Les jeux de l’histoire et le poids du temps ont enlevé au château une grande partie de sa splendeur et il reste muet aujourd’hui sur la vie qu’il a enfermé pendant tant de siècles. Deux anecdotes sont cependant parvenue jusqu’à nous : » le saut du poissonnier » était un des privilèges des barons de Châteaugiron. Il leur permettait d’obliger à sauter dans les douves, au lendemain de Pâques, les poissonniers qui avaient profité du carême pour accroître leurs bénéfices.
On raconte aussi que ces braves commerçants payaient des jeunes gens plus hardis pour goûter à leur place les plaisirs de la baignade. Une seconde coutume ordonnait au vassal qui avait pris femme dans l’année, de venir sur le pont pour chanter au Seigneur la » Chanson de la Bergère » et lui offrir une ceinture de laine de cinq couleurs différentes et longue de cinq aulnes. Autant de coutumes aimables qui contrastent agréablement avec les scènes de guerre et de pillage dont fut si souvent témoin le château.

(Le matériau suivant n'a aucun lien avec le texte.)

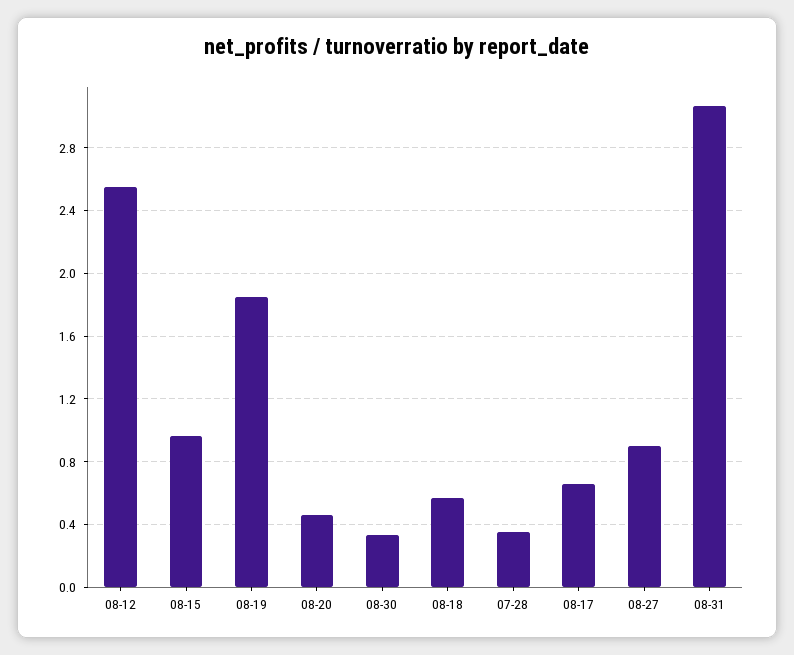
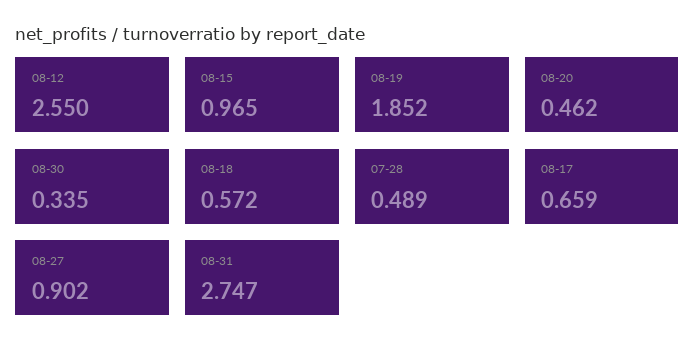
  {
    "08-12": 2.55,
    "08-15": 0.965,
    "08-19": 1.852,
    "08-20": 0.462,
    "08-30": 0.335,
    "08-18": 0.572,
-   "07-28": 0.35,
+   "07-28": 0.489,
    "08-17": 0.659,
    "08-27": 0.902,
-   "08-31": 3.05
+   "08-31": 2.747
  }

Gérard Boulé. Janvier 1974
Depuis 1974, les choses ont évolué : le laboratoire qui occupait alors le château a laissé la place aux services municipaux et les efforts de restauration se sont poursuivis. L’aspect de l’ensemble s’est donc fortement amélioré et la forteresse participe, de par son cadre exceptionnel, à la vie culturelle de la petite ville de Châteaugiron.